■ To-do item:
Your answer must consist of one number: how many lines in the records contain "Caixa".
....
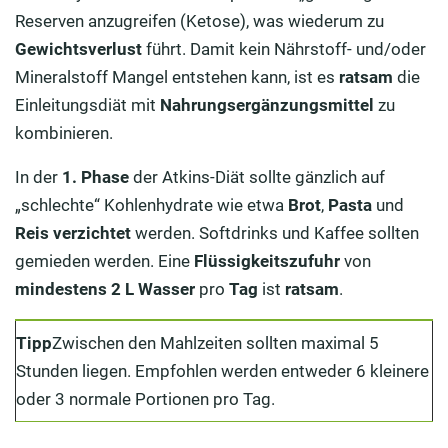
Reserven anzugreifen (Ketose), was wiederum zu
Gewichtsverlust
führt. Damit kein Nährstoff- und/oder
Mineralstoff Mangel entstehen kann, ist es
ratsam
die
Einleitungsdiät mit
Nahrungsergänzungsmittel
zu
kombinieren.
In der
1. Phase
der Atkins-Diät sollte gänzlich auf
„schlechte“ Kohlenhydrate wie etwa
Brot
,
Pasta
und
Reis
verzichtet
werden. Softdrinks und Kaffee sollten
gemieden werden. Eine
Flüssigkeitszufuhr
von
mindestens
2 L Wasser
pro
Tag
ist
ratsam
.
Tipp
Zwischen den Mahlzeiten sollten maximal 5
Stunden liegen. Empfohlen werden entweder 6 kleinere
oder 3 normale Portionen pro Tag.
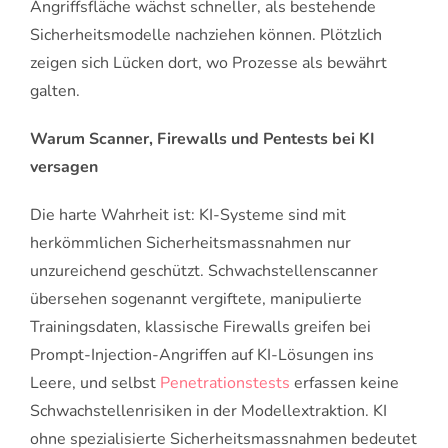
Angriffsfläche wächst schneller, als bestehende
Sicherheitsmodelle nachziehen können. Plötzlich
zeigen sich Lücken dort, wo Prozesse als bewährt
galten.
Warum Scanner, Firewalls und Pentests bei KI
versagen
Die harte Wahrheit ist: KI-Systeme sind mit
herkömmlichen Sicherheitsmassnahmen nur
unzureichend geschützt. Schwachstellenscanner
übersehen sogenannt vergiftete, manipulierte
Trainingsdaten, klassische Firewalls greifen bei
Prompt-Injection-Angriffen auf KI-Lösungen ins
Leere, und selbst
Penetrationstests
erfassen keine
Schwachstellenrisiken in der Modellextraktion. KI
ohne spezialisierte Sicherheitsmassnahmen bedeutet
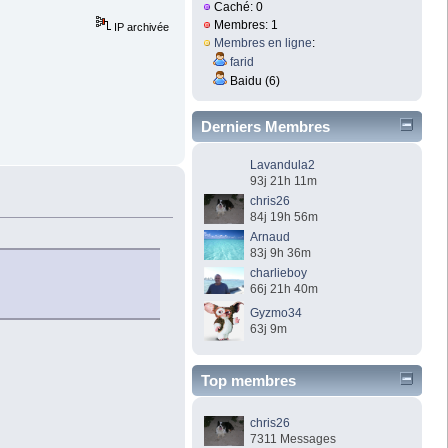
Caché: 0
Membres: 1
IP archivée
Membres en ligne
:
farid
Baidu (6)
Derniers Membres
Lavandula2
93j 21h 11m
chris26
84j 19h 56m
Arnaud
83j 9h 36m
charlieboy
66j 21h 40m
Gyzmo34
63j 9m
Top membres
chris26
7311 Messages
....
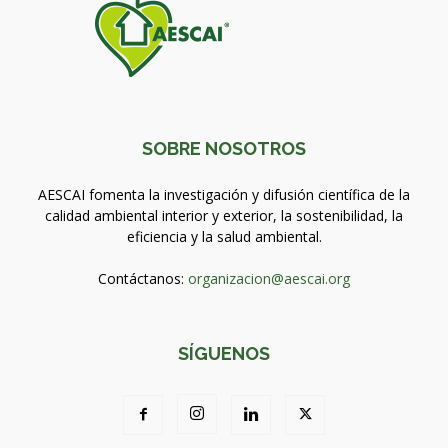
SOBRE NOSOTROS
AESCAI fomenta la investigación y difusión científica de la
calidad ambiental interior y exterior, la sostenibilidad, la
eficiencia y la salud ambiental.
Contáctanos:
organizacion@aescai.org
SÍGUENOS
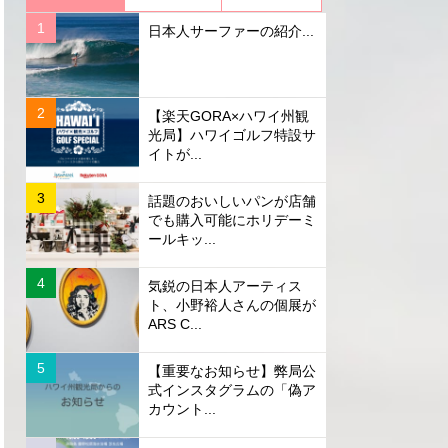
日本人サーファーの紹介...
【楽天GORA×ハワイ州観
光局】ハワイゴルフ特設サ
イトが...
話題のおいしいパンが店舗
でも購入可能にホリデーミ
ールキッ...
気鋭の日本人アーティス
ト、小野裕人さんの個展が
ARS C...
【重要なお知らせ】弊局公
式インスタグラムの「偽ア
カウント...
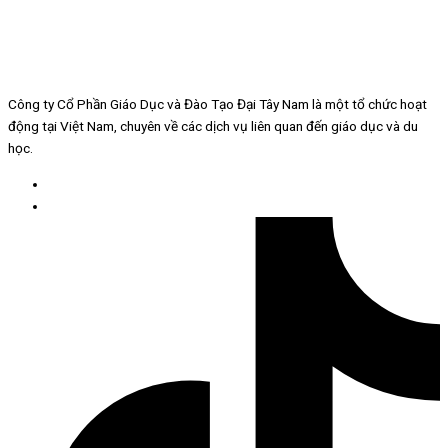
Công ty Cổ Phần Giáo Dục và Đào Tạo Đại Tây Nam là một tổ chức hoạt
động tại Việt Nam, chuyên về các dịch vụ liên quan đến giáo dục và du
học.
....
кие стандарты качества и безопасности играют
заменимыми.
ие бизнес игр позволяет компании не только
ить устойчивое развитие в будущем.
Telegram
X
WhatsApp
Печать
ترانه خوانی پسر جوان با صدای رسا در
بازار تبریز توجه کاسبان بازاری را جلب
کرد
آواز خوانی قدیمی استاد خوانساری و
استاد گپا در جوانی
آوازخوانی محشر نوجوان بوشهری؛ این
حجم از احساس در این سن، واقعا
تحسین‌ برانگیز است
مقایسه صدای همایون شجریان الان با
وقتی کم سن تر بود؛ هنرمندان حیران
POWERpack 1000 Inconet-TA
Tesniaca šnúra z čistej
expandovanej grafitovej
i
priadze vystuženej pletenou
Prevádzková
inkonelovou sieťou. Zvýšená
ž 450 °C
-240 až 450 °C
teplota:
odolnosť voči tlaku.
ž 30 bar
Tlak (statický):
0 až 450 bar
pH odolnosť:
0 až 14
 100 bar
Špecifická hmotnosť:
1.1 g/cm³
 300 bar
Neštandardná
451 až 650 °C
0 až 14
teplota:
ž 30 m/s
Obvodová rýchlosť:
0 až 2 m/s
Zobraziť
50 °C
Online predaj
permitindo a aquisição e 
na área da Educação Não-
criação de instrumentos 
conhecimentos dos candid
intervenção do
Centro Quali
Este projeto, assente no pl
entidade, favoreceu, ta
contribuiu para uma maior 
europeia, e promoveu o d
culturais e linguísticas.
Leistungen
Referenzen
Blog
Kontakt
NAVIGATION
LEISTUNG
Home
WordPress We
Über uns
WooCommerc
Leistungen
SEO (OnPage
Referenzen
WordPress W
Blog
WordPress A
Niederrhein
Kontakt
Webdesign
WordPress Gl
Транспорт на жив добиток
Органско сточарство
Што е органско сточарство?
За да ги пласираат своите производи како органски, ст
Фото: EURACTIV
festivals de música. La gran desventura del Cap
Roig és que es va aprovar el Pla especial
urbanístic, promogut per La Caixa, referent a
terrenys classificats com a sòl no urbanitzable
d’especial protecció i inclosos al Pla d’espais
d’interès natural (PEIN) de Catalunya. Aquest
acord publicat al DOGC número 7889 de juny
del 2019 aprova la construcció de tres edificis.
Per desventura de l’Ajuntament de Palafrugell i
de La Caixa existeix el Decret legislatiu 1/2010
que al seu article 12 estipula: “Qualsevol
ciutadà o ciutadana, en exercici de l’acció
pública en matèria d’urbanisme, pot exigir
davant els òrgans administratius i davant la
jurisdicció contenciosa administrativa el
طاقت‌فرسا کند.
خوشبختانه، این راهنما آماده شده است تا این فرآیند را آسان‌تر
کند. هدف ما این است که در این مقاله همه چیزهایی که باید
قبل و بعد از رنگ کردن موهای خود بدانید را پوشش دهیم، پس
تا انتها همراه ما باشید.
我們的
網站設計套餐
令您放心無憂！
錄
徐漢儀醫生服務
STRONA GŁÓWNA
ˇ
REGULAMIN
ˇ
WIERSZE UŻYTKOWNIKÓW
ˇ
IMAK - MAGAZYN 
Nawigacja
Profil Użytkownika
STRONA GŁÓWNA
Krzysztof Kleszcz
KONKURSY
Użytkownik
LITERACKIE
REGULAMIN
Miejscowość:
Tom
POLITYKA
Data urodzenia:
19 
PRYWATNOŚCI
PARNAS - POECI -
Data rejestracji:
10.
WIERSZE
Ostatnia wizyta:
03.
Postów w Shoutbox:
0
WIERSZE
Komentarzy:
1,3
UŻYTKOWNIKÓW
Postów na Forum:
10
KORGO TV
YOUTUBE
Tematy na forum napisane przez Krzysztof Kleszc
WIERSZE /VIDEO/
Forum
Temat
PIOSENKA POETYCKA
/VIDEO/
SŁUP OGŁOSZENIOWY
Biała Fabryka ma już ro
....
■ Solution for this exercise:
2